Communion de tous les instants, où ils étaient ensemble et où ils étaient séparés; douceur des soirs passés dans le recueillement de la vieille maison, dont le cadre semblait fait pour l’image de Grazia, et où des domestiques silencieux et cordiaux, qui lui étaient dévoués, reportaient sur Christophe un peu du respectueux attachement qu’ils avaient pour leur maîtresse. Joie d’écouter à deux le chant des heures qui passent, et de voir le flot de la vie s’écouler… La santé chancelante de Grazia jetait sur ce bonheur une ombre d’inquiétude. Mais, malgré ses petites infirmités, elle restait si sereine que ses souffrances cachées ne faisaient qu’ajouter à son charme. Elle était «sa chère, souffrante, touchante amie, au lumineux visage». Et il lui écrivait, certains soirs, au sortir de chez elle, quand il avait le cœur gonflé d’amour et ne pouvait attendre au lendemain pour le lui dire:


«Liebe liebe liebe liebe liebe Grazia…»


Cette tranquillité dura plusieurs mois. Ils pensaient qu’elle durerait toujours. L’enfant semblait les avoir oubliés; son attention était distraite. Mais après ce répit, il revint à eux et ne les lâcha plus. Le diabolique petit s’était mis dans la tête de séparer sa mère de Christophe. Il recommença ses comédies. Il n’y apportait pas de plan prémédité. Il suivait, au jour le jour, les caprices de sa méchanceté. Il ne se doutait pas du mal qu’il pouvait faire; il cherchait à se désennuyer, en ennuyant les autres. Il n’eut de cesse qu’il n’obtînt de Grazia qu’elle partît de Paris, qu’ils voyageassent au loin. Grazia était sans force pour lui résister. Au reste, les médecins lui conseillaient un séjour en Égypte. Elle devait éviter un nouvel hiver dans un climat du Nord. Trop de choses l’avaient ébranlée: les secousses morales des dernières années, les soucis perpétuels causés par la santé de son fils, les longues incertitudes, la lutte livrée en elle et dont elle ne montrait rien, le chagrin du chagrin qu’elle faisait à son ami. Christophe, pour ne pas ajouter aux tourments qu’il devinait, cachait ceux qu’il avait à voir s’approcher le jour de la séparation; il ne faisait rien pour le retarder; et ils affectaient tous deux un calme qu’ils n’avaient point, mais qu’ils réussissaient à se communiquer l’un à l’autre.


Le jour vint. Un matin de septembre. Ils avaient ensemble quitté Paris, au milieu de juillet, et passé les dernières semaines qui lui restaient, en Engadine, près du pays où ils s’étaient retrouvés, il y avait six ans déjà.

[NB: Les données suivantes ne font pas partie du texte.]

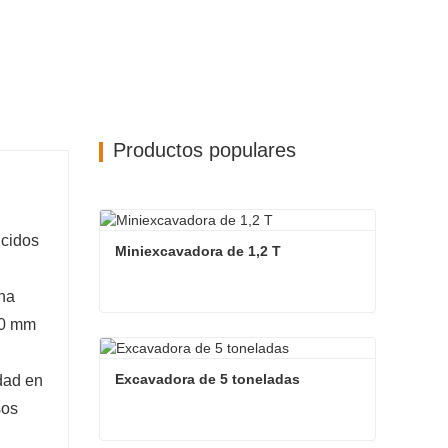
Productos populares
ucidos
Miniexcavadora de 1,2 T
na
60 mm
Miniexcavadora de 1,2 T
Contacta ahora
Excavadora de 5 toneladas
dad en
sos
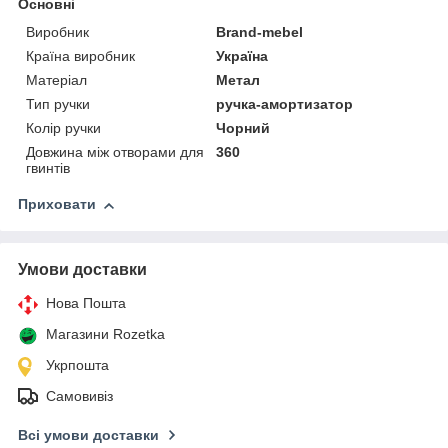
Основні
Виробник
Brand-mebel
Країна виробник
Україна
Матеріал
Метал
Тип ручки
ручка-амортизатор
Колір ручки
Чорний
Довжина між отворами для
360
гвинтів
Приховати
Умови доставки
Нова Пошта
Магазини Rozetka
Укрпошта
Самовивіз
Всі умови доставки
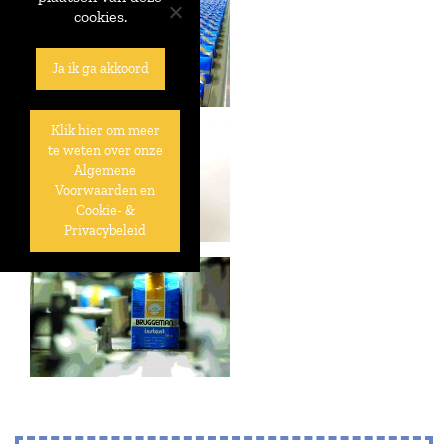
cookies.
Ja ik ga akkoord
Klik hier om meer
te weten over onze
Algemene
Voorwaarden en
Cookie- &
Privacybeleid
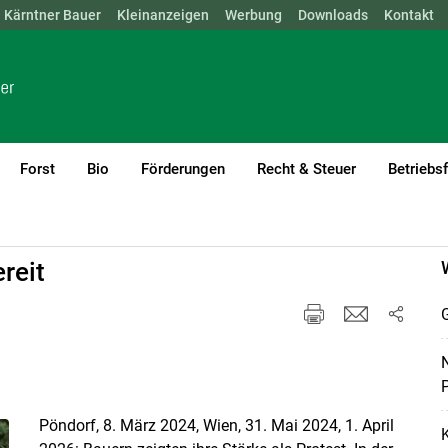
Kärntner Bauer
NÖ
OÖ
SBG
Kleinanzeigen
STMK
TIROL
Werbung
VBG
WIEN
Downloads
Kontakt
Forst
Bio
Förderungen
Recht & Steuer
Betriebs
reit
G
N
P
Pöndorf, 8. März 2024, Wien, 31. Mai 2024, 1. ­April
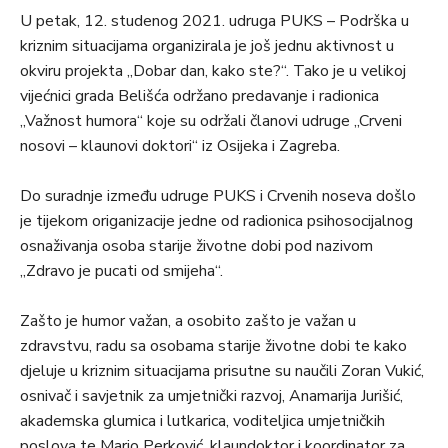
U petak, 12. studenog 2021. udruga PUKS – Podrška u
kriznim situacijama organizirala je još jednu aktivnost u
okviru projekta „Dobar dan, kako ste?“. Tako je u velikoj
vijećnici grada Belišća održano predavanje i radionica
„Važnost humora“ koje su održali članovi udruge „Crveni
nosovi – klaunovi doktori“ iz Osijeka i Zagreba.
Do suradnje između udruge PUKS i Crvenih noseva došlo
je tijekom origanizacije jedne od radionica psihosocijalnog
osnaživanja osoba starije životne dobi pod nazivom
„Zdravo je pucati od smijeha“.
Zašto je humor važan, a osobito zašto je važan u
zdravstvu, radu sa osobama starije životne dobi te kako
djeluje u kriznim situacijama prisutne su naučili Zoran Vukić,
osnivač i savjetnik za umjetnički razvoj, Anamarija Jurišić,
akademska glumica i lutkarica, voditeljica umjetničkih
poslova te Mario Perković, klaundoktor i koordinator za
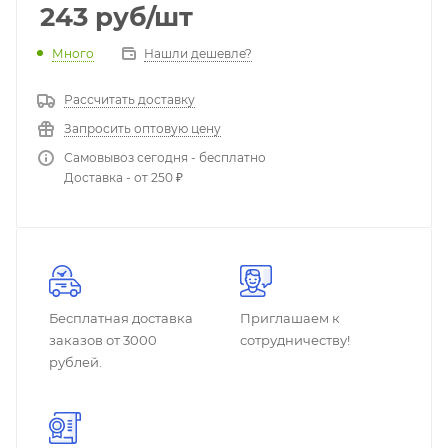
243
руб
/шт
Много
Нашли дешевле?
Рассчитать доставку
Запросить оптовую цену
Самовывоз сегодня - бесплатно
Доставка - от 250 ₽
Бесплатная доставка
Приглашаем к
заказов от 3000
сотрудничеству!
рублей.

Depuis cinq jours, ils n’avaient pu sortir: la pluie tombait sans relâche; ils étaient restés presque seuls à l’hôtel; la plupart des voyageurs avaient fui. Ce dernier matin, la pluie cessa enfin; mais la montagne restait vêtue de nuages. Les enfants partirent d’abord, avec les domestiques, dans une première voiture. À son tour, elle partit. Il l’accompagna jusqu’à l’endroit où la route descendait en lacets rapides sur la plaine d’Italie. Sous la capote de la voiture, l’humidité les pénétrait. Ils étaient serrés l’un contre l’autre, et ils ne se parlaient pas; ils se regardaient à peine. L’étrange demi-jour demi-nuit qui les enveloppait!… L’haleine de Grazia mouillait d’une buée sa voilette. Il pressait la petite main tiède sous le gant glacé. Leurs visages se joignirent. À travers la voilette humide, il baisa la chère bouche.


Ils étaient arrivés au tournant du chemin. Il descendit. La voiture s’enfonça dans le brouillard. Elle disparut. Il continuait d’entendre le roulement des roues et les sabots du cheval. Les nappes de brumes blanches coulaient sur les prairies. Sous le réseau serré, les arbres transis pleuraient. Pas un souffle. Le brouillard bâillonnait la vie. Christophe s’arrêta, suffoquant… Rien n’est plus. Tout est passé…


Il aspira largement le brouillard. Il reprit son chemin. Rien ne passe, pour qui ne passe point.